● **Task to complete**
The records below are to be reproduced exactly, with every picture left out.

* * *

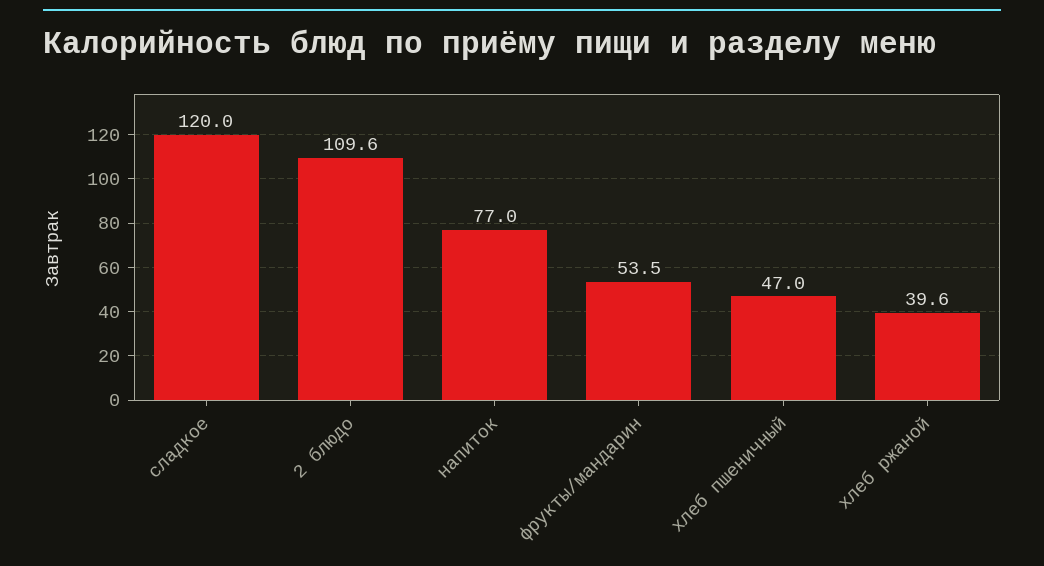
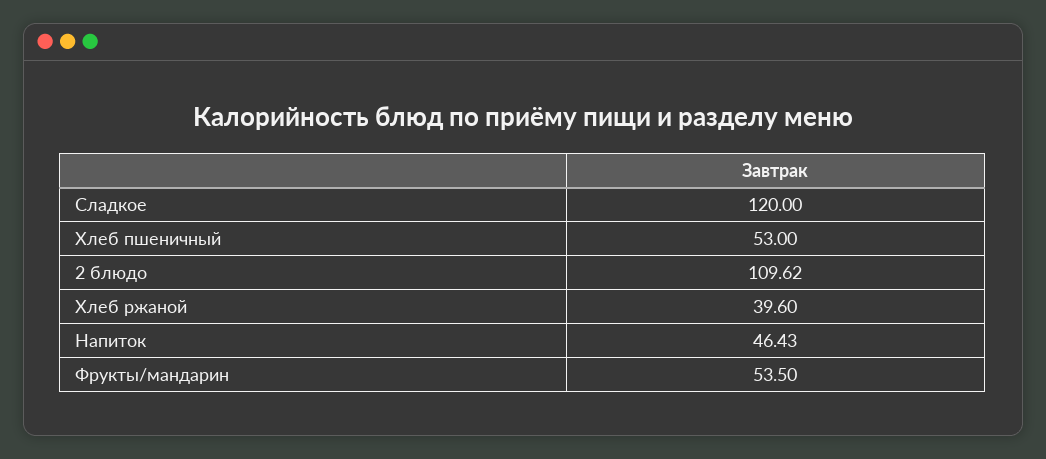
  {
    "сладкое": 120,
    "2 блюдо": 109.62,
-   "напиток": 77,
+   "напиток": 46.43,
    "фрукты/мандарин": 53.5,
-   "хлеб пшеничный": 47,
+   "хлеб пшеничный": 53,
    "хлеб ржаной": 39.6
  }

* * *

● **Answer space**
  {
    "сладкое": 120,
    "2 блюдо": 109.62,
-   "напиток": 77,
+   "напиток": 46.43,
    "фрукты/мандарин": 53.5,
-   "хлеб пшеничный": 47,
+   "хлеб пшеничный": 53,
    "хлеб ржаной": 39.6
  }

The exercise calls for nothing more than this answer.